### AIM OF THE TASK
The lines to reproduce run from the first one below to the line containing "left hip: (556, 139, -1)", both included. Reproduce them exactly and nothing else.

### Pose landmark coordinates

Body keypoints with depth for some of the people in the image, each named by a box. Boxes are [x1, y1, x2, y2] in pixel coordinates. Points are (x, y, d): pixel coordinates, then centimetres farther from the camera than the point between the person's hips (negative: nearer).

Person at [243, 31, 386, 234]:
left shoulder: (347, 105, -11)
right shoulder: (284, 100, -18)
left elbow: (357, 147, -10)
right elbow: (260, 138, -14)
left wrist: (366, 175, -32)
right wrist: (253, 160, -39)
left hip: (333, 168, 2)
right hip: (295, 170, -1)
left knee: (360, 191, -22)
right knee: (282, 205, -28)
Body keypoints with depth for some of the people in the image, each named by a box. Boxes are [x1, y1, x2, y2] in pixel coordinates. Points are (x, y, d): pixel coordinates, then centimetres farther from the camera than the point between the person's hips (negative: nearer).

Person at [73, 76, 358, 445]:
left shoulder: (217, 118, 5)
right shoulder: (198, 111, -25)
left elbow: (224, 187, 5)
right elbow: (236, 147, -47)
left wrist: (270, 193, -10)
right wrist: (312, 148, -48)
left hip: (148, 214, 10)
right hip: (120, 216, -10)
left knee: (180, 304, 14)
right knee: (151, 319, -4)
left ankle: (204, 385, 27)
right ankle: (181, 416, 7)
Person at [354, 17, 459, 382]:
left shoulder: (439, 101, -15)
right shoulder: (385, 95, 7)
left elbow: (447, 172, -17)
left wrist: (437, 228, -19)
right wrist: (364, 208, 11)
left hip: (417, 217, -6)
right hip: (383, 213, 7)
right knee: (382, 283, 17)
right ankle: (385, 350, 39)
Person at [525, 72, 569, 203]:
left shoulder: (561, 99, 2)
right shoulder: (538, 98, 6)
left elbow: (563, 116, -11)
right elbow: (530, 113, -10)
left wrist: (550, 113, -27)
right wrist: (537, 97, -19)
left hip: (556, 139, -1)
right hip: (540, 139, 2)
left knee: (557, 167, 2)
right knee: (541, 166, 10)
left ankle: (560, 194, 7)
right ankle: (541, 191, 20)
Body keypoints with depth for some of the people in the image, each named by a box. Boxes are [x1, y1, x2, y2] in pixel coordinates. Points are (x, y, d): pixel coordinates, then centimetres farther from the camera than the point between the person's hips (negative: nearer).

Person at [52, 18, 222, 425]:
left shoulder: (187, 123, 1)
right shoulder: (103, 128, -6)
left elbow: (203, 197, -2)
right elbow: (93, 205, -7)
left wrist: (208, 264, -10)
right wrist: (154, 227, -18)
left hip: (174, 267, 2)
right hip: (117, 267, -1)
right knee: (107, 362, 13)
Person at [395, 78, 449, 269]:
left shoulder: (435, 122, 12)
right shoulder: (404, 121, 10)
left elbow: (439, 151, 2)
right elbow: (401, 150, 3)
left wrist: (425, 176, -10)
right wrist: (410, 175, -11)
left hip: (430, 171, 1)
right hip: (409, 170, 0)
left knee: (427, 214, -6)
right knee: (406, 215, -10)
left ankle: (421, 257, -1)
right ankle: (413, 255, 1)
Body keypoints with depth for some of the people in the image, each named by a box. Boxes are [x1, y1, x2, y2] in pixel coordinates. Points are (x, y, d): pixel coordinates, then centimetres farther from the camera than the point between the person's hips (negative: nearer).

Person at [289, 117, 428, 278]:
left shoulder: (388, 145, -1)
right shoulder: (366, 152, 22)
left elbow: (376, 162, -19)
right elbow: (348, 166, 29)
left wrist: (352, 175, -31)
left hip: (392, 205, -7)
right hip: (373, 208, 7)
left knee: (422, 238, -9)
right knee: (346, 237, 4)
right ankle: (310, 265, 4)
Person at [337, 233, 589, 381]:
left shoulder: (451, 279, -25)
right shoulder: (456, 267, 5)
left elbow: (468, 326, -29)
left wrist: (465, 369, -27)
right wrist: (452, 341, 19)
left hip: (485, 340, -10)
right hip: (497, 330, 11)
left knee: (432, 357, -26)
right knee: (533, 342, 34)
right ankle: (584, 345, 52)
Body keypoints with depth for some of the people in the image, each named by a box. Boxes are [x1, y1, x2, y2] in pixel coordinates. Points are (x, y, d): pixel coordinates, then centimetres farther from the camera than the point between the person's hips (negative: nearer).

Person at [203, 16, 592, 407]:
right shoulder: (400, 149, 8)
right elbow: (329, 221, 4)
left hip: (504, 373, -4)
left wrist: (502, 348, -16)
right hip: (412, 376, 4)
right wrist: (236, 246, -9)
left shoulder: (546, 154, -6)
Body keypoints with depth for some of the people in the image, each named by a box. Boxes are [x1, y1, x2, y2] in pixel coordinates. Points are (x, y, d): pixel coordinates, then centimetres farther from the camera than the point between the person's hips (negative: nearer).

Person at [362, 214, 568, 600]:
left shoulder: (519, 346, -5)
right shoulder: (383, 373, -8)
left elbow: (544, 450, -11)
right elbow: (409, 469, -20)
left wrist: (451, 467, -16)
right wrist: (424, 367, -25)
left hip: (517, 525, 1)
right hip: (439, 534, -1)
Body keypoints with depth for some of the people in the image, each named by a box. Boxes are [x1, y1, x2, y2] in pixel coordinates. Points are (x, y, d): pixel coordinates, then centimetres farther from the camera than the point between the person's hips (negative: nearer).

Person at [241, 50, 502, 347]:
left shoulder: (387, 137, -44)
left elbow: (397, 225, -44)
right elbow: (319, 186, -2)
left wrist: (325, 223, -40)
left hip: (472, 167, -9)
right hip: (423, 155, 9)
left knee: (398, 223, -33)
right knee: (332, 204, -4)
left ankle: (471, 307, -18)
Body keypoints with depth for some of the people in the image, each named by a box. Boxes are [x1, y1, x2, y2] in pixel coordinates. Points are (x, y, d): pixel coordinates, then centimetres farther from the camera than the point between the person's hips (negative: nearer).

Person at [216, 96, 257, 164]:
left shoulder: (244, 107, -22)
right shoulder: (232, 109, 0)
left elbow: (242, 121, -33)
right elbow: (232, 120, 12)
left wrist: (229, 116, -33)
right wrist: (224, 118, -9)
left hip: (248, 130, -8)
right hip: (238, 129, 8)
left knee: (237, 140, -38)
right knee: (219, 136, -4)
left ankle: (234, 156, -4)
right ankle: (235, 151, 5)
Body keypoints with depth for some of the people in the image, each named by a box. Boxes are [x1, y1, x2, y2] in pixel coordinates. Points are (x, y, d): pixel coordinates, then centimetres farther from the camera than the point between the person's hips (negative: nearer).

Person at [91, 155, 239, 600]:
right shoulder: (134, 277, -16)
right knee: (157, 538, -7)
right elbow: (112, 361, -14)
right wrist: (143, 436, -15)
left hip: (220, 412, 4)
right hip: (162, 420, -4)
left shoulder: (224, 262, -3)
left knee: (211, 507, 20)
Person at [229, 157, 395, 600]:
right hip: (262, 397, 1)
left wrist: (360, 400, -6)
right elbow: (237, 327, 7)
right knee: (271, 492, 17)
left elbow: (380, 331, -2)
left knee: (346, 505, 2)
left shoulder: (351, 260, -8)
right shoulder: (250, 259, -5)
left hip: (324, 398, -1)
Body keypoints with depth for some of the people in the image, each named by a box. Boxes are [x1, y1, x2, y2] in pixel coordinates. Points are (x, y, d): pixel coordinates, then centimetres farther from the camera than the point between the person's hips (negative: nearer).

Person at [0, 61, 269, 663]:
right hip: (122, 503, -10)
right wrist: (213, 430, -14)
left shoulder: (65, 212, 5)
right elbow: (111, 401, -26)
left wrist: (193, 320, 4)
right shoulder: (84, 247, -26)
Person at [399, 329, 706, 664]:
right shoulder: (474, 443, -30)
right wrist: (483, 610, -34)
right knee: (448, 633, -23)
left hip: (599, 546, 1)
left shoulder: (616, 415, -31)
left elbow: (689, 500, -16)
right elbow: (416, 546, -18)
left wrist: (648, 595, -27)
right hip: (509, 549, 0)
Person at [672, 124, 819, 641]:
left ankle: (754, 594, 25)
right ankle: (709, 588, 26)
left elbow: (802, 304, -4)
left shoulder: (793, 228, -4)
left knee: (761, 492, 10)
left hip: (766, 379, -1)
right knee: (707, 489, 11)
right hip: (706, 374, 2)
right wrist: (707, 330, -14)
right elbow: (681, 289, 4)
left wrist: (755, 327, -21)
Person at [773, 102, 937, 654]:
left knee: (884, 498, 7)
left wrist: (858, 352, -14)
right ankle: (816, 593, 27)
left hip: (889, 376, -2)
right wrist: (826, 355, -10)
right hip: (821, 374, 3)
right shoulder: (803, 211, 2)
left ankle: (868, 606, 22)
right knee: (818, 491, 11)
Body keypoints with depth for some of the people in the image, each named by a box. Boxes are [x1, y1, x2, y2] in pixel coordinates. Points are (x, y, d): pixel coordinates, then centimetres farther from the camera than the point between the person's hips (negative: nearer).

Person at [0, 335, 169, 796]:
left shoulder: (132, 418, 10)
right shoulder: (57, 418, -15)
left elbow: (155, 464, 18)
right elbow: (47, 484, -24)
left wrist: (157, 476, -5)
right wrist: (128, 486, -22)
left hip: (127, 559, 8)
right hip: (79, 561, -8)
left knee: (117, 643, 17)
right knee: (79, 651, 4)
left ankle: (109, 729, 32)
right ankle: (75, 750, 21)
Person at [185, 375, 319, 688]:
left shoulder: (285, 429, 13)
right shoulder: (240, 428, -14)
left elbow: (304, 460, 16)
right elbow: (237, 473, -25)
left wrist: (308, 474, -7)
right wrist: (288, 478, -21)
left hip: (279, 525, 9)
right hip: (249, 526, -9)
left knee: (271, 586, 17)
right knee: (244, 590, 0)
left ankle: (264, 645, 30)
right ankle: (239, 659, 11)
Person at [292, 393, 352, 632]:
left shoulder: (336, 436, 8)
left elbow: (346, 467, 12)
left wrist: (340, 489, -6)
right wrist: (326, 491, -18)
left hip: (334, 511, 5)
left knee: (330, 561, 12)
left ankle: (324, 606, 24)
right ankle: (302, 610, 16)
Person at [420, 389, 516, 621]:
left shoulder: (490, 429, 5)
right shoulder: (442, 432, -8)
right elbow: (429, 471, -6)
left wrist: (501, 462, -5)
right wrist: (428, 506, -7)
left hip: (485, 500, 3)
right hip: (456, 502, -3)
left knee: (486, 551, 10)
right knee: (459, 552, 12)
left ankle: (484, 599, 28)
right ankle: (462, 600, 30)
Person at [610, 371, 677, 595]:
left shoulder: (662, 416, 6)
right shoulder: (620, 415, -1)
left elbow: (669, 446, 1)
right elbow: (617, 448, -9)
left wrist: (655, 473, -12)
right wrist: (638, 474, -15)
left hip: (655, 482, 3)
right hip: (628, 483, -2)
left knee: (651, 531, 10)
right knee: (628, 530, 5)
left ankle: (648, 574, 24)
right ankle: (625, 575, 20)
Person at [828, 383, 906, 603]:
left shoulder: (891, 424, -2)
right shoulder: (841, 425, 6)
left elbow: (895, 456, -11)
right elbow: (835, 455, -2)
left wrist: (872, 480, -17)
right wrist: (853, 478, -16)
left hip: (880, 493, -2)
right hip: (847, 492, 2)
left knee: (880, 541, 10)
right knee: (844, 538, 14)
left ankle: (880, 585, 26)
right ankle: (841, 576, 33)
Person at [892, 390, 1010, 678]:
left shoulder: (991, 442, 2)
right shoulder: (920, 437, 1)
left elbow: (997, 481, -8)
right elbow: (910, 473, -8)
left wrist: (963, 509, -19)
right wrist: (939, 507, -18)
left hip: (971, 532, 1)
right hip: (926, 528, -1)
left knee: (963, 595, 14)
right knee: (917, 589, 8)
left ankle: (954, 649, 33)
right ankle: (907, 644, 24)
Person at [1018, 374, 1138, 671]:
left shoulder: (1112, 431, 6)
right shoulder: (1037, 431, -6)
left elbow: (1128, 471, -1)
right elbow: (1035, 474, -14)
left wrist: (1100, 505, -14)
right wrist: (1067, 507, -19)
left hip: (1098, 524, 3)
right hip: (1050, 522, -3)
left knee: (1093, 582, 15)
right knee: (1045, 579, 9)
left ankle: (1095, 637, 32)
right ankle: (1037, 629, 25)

### THE ANSWER
Body keypoints with depth for some of the people in the image, each named by a box. Boxes are [x1, y1, x2, y2] in pixel coordinates. Points are (x, y, d): pixel coordinates, then centimetres farther from the camera than the point between the person's hips (negative: nearer).

Person at [243, 31, 386, 234]:
left shoulder: (347, 105, -11)
right shoulder: (284, 100, -18)
left elbow: (357, 147, -10)
right elbow: (260, 138, -14)
left wrist: (366, 175, -32)
right wrist: (253, 160, -39)
left hip: (333, 168, 2)
right hip: (295, 170, -1)
left knee: (360, 191, -22)
right knee: (282, 205, -28)
Body keypoints with depth for some of the people in the image, each named by a box. Boxes are [x1, y1, x2, y2] in pixel coordinates. Points are (x, y, d): pixel coordinates, then centimetres farther from the camera than the point between the person's hips (negative: nearer).

Person at [73, 76, 358, 445]:
left shoulder: (217, 118, 5)
right shoulder: (198, 111, -25)
left elbow: (224, 187, 5)
right elbow: (236, 147, -47)
left wrist: (270, 193, -10)
right wrist: (312, 148, -48)
left hip: (148, 214, 10)
right hip: (120, 216, -10)
left knee: (180, 304, 14)
right knee: (151, 319, -4)
left ankle: (204, 385, 27)
right ankle: (181, 416, 7)
Person at [354, 17, 459, 382]:
left shoulder: (439, 101, -15)
right shoulder: (385, 95, 7)
left elbow: (447, 172, -17)
left wrist: (437, 228, -19)
right wrist: (364, 208, 11)
left hip: (417, 217, -6)
right hip: (383, 213, 7)
right knee: (382, 283, 17)
right ankle: (385, 350, 39)
Person at [525, 72, 569, 203]:
left shoulder: (561, 99, 2)
right shoulder: (538, 98, 6)
left elbow: (563, 116, -11)
right elbow: (530, 113, -10)
left wrist: (550, 113, -27)
right wrist: (537, 97, -19)
left hip: (556, 139, -1)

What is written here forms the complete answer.